Boy (15) who met royals among winners at Traveller Pride awards

Seven awards honour Travellers’ contributions to community and to Ireland

Ian McDonagh at Traveller Pride awards. Photograph: Tommy Clancy

Ian McDonagh at Traveller Pride awards. Photograph: Tommy Clancy


A 15-year-old student from Galway, who was the first Traveller to participate in or win at the BT Young Scientist’s competition, was among seven people to be honoured at the Traveller Pride Awards on Thursday.

Ian McDonagh was honoured for his achievements in education. He said he hoped to be a role model for his younger sister and for other young Travellers.

“Only 1 per cent of us go on to third-level education; I think there’s more, but they are hiding their identity,” he said. He intends to study law and politics before applying to join An Garda Síochána.

“There’s nurses, doctors, barristers and solicitors in the Travelling community.” He attributed his determination to his parents, who value education and said it was a key to opening doors.

“The way I look at education is, there is no point in going to war without weapons,” he said. He will begin his Junior Cert exams at Merlin College next week.

Having had success in 2016, with his project “A Scientific Investigation of the Cures and Folkways of the Irish Traveller Community”, he has already begun preparations for next year’s Young Scientist’s competition, which will be his third time to enter. The new project looks at the use of a wristband to detect the onset of an epileptic seizures.

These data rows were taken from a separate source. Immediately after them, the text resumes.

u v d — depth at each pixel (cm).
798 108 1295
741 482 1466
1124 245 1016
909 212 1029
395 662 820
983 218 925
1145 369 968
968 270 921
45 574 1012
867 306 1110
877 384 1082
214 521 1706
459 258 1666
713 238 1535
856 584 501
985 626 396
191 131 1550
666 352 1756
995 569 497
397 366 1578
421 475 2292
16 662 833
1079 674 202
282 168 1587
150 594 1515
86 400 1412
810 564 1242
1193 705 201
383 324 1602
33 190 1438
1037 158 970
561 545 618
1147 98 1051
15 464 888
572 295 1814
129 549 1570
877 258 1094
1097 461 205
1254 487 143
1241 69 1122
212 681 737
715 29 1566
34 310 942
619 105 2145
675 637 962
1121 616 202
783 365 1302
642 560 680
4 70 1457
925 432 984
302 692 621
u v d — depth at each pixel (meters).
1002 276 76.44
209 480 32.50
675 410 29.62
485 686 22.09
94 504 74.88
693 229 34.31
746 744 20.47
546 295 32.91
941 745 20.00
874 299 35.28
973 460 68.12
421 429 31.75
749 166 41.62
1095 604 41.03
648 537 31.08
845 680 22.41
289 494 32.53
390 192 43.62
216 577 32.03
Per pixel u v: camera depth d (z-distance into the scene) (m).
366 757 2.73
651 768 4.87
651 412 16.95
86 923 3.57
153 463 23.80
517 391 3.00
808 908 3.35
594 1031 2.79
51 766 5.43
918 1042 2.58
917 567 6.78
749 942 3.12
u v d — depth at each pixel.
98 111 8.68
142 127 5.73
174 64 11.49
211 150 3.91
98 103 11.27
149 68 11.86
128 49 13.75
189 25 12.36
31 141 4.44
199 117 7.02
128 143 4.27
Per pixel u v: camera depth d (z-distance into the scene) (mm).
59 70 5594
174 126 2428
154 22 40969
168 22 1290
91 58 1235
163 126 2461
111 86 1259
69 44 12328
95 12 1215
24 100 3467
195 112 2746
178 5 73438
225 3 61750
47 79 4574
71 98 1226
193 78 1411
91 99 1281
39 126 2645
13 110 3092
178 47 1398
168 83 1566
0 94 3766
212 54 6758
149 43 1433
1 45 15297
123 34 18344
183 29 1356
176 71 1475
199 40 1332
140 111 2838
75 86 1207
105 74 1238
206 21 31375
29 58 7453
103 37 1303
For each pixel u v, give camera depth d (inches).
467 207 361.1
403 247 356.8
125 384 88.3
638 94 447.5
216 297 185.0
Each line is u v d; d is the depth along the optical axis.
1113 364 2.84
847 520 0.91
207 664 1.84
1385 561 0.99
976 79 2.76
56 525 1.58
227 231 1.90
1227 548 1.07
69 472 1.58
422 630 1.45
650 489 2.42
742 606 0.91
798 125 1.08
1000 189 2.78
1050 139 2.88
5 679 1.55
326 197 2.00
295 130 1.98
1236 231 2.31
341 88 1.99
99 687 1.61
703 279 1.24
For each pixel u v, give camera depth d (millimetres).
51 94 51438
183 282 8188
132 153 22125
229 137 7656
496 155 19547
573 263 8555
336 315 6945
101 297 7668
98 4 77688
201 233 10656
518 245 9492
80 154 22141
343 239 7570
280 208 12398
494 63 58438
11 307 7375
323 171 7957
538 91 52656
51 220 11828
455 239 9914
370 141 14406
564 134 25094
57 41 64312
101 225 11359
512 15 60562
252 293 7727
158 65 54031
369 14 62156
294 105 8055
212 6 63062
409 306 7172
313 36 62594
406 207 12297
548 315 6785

His efforts have not been confined to education. He has also campaigned for speed ramps in his local area and against illegal dumping. He attended Áras an Uachtaráin in May and met Prince Charles and Camilla, Duchess of Cornwall.

“You’d never think they were royals at all,” he said. “I talked about horses with Camilla, because she is interested in Polo, and Prince Charles was interested in the cures.”

Other winners

The Traveller Pride awards celebrate the achievements and contributions Travellers make to their own community and to Irish society.

In sport, the prize went to Patrick Mongan from Galway, who will represent Ireland in the European boxing Championships.

The enterprise award went to Michael Power from Athlone, the first Traveller editor of an Irish magazine, the Travellers’ Voice.

Lucht Siúil Óga, a group of 10 youth leaders based in Dundalk, won the youth category for setting up a weekly youth club for Travellers.

Hughie Maughan from Ballymun, Dublin, won in arts and culture. He is well-known for his appearances on reality television programmes Dancing with the Stars and Big Brother.

The community award went to Thomas Maughan from Cavan, for his men’s shed project providing a social group for men. For music the award went to Lizzy Connors from Carlow, the first Traveller to sing at Carnegie Hall in New York.

This year’s event was held in the Rotunda’s Pillar Room and hosted by Brenda Donohue. Guests included Minister of State for Equality David Stanton, world champion boxer Andy Lee, singer Eleanor McEvoy, entrepreneur Gavin Duffy, activist Panti Bliss and broadcaster Jonathan McCrea.